To answer this you have to look at her past and present behaviors namely
Does she always want the attention when it’s on you? Does she always have an emergency and is in crisis mode?
She is selfish
Always me, me me, in other words, it is always about what they want, what makes them happy, and how they can get this or that without considering how it may affect the next person. If you pick up signs that she is selfish, then she most likely doesn’t care about anyone else. If she wants the attention even though it is your party, she doesn’t care, she just wants the attention.
Your friend can mess up your party in different ways, you can end up with a ruined birthday cake, or a ruined birthday outfit or she can dampen the festivities with her attitude.
What to do
Act friendly and polite
Kill them with kindness that is the saying you should try it. When someone does something bad to you can you respond opposite to what they expected most of the time they have a sense of guilt. When you do not say anything, continue as normal, and answer any questions that she has ( it can be about anything, she may try to test and see talk to you to see if you are mad at her).
If she calls, answer the phone, if she sends a text, respond to the text. The trick is to respond to exactly what she says. If she sends you a message after the party saying “ Hey, how are you?” then your response should be “I am good”. You see what I did there, you respond enough to let her know that you are fine, but your one or two-word responses will still indicate that you are not fine, she needs to woman up and come and talk to you.
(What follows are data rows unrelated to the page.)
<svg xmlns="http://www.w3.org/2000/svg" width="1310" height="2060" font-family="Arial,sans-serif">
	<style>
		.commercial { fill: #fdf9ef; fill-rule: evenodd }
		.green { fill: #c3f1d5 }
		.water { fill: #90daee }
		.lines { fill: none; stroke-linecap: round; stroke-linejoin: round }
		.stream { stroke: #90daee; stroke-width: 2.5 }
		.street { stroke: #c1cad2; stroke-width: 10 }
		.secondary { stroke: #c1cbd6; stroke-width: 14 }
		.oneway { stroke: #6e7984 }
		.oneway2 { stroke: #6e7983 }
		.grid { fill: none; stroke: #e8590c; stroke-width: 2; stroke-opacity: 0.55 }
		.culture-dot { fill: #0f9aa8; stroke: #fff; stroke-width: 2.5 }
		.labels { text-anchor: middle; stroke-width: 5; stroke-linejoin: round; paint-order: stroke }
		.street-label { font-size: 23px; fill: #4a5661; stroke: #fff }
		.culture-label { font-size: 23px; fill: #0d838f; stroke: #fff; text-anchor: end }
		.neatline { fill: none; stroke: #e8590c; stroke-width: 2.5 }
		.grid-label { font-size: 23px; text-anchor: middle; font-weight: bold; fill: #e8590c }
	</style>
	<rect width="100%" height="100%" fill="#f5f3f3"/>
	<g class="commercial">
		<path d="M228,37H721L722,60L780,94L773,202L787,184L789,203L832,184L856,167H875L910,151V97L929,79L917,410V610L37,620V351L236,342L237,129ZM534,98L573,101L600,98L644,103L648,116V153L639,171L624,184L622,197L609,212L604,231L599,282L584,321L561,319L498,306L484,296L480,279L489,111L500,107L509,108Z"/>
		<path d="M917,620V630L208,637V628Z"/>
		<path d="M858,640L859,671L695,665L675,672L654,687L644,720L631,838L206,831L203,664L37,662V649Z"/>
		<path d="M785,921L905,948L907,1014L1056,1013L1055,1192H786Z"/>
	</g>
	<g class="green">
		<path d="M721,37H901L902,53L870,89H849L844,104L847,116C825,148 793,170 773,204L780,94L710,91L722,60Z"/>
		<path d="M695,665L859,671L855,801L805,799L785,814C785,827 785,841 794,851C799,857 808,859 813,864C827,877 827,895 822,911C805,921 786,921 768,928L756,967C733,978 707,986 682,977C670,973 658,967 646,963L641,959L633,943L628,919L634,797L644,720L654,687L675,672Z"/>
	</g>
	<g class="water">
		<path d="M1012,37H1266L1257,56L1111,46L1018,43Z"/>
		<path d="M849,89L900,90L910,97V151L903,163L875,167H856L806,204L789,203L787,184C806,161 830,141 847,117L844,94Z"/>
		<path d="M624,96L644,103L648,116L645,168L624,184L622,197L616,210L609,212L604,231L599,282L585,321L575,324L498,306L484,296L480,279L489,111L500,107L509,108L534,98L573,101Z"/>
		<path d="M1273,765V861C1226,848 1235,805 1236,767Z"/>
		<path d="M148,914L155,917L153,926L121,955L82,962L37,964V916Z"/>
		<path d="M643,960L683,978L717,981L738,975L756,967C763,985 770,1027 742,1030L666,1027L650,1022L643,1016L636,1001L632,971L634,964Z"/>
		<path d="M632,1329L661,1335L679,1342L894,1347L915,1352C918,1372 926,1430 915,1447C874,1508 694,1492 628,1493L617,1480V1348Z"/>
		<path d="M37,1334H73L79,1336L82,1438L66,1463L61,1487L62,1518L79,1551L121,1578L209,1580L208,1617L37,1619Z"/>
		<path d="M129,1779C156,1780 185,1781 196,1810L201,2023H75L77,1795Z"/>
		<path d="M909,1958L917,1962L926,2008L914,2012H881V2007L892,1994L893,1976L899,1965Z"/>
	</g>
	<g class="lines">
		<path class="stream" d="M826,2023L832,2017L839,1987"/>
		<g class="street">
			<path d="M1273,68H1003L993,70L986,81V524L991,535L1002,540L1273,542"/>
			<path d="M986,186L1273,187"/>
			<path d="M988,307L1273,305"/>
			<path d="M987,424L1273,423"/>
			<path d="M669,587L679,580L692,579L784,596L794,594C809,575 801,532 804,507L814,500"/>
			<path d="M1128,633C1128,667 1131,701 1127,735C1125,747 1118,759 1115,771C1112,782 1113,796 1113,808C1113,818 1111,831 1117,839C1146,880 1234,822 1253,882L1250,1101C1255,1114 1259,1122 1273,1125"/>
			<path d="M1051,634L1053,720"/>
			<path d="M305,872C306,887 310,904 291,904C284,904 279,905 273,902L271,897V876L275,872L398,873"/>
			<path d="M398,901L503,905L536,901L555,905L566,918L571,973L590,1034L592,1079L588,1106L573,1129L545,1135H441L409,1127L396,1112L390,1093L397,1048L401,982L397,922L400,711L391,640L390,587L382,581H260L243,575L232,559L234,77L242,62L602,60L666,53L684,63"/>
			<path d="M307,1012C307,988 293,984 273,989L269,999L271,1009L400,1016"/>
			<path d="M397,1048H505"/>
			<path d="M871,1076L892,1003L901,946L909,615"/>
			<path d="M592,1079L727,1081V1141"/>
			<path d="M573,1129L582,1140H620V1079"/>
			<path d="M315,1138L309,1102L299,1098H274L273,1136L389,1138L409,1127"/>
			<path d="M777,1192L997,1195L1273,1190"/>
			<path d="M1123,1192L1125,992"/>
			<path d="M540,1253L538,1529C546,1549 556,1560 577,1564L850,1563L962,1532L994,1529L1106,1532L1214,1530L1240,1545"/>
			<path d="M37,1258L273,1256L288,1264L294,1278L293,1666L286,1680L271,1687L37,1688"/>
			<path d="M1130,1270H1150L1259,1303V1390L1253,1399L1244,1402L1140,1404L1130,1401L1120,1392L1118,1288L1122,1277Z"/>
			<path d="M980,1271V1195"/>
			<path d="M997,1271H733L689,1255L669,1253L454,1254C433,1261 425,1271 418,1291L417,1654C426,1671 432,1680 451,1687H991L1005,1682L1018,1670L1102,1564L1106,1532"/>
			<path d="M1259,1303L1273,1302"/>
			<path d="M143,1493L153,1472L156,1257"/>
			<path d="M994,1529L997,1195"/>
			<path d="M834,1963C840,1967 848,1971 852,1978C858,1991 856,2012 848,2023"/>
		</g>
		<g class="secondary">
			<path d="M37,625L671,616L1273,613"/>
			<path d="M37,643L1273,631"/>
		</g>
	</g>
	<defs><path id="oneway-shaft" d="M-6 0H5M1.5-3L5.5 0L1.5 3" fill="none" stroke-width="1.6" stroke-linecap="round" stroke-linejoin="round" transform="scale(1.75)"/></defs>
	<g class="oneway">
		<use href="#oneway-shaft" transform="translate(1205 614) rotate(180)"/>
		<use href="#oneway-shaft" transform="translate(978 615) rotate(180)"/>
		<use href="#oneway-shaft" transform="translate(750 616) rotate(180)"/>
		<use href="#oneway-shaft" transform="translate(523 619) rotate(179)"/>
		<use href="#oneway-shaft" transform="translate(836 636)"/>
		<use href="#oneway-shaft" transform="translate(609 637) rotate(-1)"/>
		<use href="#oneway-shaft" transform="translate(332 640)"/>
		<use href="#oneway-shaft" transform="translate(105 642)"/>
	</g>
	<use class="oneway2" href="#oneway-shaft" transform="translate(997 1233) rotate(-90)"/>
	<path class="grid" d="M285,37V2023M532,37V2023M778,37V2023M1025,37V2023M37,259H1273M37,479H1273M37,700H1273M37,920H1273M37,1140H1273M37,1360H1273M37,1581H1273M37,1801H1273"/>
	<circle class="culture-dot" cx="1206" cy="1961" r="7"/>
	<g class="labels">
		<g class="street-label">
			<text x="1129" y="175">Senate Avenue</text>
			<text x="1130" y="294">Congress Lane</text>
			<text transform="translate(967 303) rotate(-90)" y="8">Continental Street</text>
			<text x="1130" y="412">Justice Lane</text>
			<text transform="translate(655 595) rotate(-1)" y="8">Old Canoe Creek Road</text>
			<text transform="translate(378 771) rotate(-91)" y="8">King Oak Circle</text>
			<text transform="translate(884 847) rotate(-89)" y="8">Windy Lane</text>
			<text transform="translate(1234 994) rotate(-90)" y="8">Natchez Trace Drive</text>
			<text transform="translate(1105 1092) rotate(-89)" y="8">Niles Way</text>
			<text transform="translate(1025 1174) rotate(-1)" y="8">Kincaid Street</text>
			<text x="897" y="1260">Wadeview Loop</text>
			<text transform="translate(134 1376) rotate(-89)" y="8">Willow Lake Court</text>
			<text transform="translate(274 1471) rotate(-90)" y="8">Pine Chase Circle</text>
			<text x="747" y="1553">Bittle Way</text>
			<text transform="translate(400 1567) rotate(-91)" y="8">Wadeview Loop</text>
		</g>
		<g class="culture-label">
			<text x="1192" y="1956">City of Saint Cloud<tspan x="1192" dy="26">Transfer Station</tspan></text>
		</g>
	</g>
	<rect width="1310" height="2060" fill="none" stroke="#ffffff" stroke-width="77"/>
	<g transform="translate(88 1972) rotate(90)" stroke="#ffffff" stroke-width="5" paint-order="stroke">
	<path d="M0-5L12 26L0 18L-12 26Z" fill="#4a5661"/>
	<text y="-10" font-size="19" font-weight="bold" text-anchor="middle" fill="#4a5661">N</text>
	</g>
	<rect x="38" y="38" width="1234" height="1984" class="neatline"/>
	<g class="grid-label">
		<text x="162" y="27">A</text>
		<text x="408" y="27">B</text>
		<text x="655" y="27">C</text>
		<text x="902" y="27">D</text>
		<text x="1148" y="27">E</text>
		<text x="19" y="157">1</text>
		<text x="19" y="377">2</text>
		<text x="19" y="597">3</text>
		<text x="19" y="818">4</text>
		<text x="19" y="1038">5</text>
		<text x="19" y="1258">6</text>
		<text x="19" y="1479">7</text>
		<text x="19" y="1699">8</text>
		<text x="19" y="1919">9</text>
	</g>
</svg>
Find a place to stay if you share an apartment
There is nothing as awkward as staying with a friend you no longer get along with. The silent treatments, the frozen smiles, the quick “hellos”. If you are in this situation then you must find another place to stay. But do this the proper way and honor your lease agreement. While you are looking for a new place to stay be nice but not overall nice, spend time on the internet and look for a new place to stay or move in with someone else. Have a look at your lease agreement to see how much notice you need to give her before you move out.
Tell her how you feel
Yes, I know how will you tell her when you are still mad. Take some time to gather yourself and your thoughts. If need time to calm down, do not speak to her while you are still angry. Instead, when you are ready, call her or arrange a time to talk and get it off your chest.
Create a bit of space
They say absence makes the heart grow fonder, maybe if you distance yourself she could see what a valuable friend she had in you. When you do this, if she was a true and close friend, she will come back and if she honestly cares about you, she will ask you what the problem is. Time apart is what could
Should I say goodbye to the friendship?
Knowing when to end the friendship will differ for each individual. However, one of the metrics for this is simple. You have you ask yourself if she has a pattern or repetitive behavior towards you, behavior that has you questioning the friendship from time to time. In addition, there is no point in still being friends if she makes you feel bad about yourself. So the second question you have to ask yourself is, do I feel, sad, and gloomy, or my energy is always drained after spending time with her? If your answer is yes, then you know what you need to do.
How to fix a ruined birthday
Having your birthday party ruined can have you feeling like “my friend ruined my life” if this is not the first time you might be saying to yourself “my friend ruined our relationship” and rightfully so. Other than having a ruined birthday redo there is nothing that you can do. Don’t let what happened to you leave you feeling like oh man, now I hate my birthday. For your next birthday if she is still that same person who ruined your day you can choose to not invite her. For now, thank those who came and celebrate making it to another year.